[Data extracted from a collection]
[Start]

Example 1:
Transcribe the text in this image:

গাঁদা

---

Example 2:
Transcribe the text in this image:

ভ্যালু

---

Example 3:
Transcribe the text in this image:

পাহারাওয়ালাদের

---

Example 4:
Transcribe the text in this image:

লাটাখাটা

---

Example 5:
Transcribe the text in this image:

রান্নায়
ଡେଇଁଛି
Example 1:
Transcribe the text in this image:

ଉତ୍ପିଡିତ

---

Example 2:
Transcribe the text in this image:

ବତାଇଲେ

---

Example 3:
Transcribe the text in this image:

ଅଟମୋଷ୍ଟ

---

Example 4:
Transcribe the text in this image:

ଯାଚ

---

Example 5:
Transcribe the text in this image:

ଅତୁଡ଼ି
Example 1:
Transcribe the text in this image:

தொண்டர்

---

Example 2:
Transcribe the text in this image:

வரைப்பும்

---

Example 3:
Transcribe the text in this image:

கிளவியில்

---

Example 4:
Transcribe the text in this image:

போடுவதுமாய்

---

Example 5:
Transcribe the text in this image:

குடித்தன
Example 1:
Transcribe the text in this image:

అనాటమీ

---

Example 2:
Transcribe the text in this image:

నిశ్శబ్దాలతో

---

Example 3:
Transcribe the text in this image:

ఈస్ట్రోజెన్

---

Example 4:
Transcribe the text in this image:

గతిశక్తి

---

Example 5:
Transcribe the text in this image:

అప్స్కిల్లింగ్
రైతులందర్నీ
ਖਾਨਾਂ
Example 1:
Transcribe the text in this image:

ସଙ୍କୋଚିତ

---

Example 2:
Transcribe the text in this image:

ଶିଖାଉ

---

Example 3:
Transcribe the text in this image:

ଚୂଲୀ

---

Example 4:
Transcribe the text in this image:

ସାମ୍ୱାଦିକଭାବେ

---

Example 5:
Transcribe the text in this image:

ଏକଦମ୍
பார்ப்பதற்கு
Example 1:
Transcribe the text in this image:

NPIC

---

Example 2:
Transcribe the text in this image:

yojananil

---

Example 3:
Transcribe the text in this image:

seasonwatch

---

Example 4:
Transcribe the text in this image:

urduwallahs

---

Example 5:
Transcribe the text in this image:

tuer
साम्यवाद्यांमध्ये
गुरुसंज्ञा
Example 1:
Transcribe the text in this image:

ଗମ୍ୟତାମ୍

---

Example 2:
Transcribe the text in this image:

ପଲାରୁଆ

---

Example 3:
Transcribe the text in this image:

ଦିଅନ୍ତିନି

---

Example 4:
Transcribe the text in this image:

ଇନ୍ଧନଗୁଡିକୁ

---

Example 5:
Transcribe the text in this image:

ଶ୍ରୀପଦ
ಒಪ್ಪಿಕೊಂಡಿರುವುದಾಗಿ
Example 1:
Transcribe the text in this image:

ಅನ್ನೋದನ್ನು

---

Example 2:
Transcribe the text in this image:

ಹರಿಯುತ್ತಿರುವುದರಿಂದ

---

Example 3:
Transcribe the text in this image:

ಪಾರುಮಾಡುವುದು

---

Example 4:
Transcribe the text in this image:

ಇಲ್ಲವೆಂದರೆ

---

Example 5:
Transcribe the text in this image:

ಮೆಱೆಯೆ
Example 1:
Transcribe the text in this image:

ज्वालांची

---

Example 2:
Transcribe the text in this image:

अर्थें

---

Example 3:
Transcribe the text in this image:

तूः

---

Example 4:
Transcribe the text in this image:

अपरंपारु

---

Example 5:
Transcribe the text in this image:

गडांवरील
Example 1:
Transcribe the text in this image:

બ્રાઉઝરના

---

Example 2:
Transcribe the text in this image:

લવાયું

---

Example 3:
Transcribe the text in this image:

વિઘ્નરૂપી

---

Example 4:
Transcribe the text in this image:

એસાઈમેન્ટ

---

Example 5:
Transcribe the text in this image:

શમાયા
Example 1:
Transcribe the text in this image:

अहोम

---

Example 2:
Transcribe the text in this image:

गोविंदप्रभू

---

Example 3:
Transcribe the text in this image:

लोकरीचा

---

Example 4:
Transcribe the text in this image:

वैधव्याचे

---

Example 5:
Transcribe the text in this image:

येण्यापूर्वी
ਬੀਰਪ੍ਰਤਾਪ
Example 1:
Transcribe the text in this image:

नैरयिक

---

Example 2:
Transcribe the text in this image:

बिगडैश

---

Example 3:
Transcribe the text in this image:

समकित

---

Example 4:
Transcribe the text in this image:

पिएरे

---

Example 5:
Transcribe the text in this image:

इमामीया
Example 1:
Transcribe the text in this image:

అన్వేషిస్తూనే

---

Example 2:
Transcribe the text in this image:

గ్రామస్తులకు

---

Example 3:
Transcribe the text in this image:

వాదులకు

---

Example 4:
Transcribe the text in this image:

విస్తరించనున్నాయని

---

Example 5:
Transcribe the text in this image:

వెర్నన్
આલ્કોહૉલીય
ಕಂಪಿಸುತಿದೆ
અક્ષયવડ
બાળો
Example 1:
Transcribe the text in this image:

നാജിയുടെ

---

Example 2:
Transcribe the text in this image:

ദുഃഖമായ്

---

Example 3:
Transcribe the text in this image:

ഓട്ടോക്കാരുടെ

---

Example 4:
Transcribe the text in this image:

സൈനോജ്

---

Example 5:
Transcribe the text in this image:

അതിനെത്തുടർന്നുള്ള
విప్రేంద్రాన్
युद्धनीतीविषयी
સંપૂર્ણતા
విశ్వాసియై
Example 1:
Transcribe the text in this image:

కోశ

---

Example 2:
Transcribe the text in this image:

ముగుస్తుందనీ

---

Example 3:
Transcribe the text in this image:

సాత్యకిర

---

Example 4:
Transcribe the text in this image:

[End]

What to work on ▸ Express the listing as a JSON list of strings, one string per line, from the first line up to and including the line with "seasonwatch". Leave out blank lines.

Solution to this problem ▸
[
  "Example 1:",
  "Transcribe the text in this image:",
  "গাঁদা",
  "---",
  "Example 2:",
  "Transcribe the text in this image:",
  "ভ্যালু",
  "---",
  "Example 3:",
  "Transcribe the text in this image:",
  "পাহারাওয়ালাদের",
  "---",
  "Example 4:",
  "Transcribe the text in this image:",
  "লাটাখাটা",
  "---",
  "Example 5:",
  "Transcribe the text in this image:",
  "রান্নায়",
  "ଡେଇଁଛି",
  "Example 1:",
  "Transcribe the text in this image:",
  "ଉତ୍ପିଡିତ",
  "---",
  "Example 2:",
  "Transcribe the text in this image:",
  "ବତାଇଲେ",
  "---",
  "Example 3:",
  "Transcribe the text in this image:",
  "ଅଟମୋଷ୍ଟ",
  "---",
  "Example 4:",
  "Transcribe the text in this image:",
  "ଯାଚ",
  "---",
  "Example 5:",
  "Transcribe the text in this image:",
  "ଅତୁଡ଼ି",
  "Example 1:",
  "Transcribe the text in this image:",
  "தொண்டர்",
  "---",
  "Example 2:",
  "Transcribe the text in this image:",
  "வரைப்பும்",
  "---",
  "Example 3:",
  "Transcribe the text in this image:",
  "கிளவியில்",
  "---",
  "Example 4:",
  "Transcribe the text in this image:",
  "போடுவதுமாய்",
  "---",
  "Example 5:",
  "Transcribe the text in this image:",
  "குடித்தன",
  "Example 1:",
  "Transcribe the text in this image:",
  "అనాటమీ",
  "---",
  "Example 2:",
  "Transcribe the text in this image:",
  "నిశ్శబ్దాలతో",
  "---",
  "Example 3:",
  "Transcribe the text in this image:",
  "ఈస్ట్రోజెన్",
  "---",
  "Example 4:",
  "Transcribe the text in this image:",
  "గతిశక్తి",
  "---",
  "Example 5:",
  "Transcribe the text in this image:",
  "అప్స్కిల్లింగ్",
  "రైతులందర్నీ",
  "ਖਾਨਾਂ",
  "Example 1:",
  "Transcribe the text in this image:",
  "ସଙ୍କୋଚିତ",
  "---",
  "Example 2:",
  "Transcribe the text in this image:",
  "ଶିଖାଉ",
  "---",
  "Example 3:",
  "Transcribe the text in this image:",
  "ଚୂଲୀ",
  "---",
  "Example 4:",
  "Transcribe the text in this image:",
  "ସାମ୍ୱାଦିକଭାବେ",
  "---",
  "Example 5:",
  "Transcribe the text in this image:",
  "ଏକଦମ୍",
  "பார்ப்பதற்கு",
  "Example 1:",
  "Transcribe the text in this image:",
  "NPIC",
  "---",
  "Example 2:",
  "Transcribe the text in this image:",
  "yojananil",
  "---",
  "Example 3:",
  "Transcribe the text in this image:",
  "seasonwatch"
]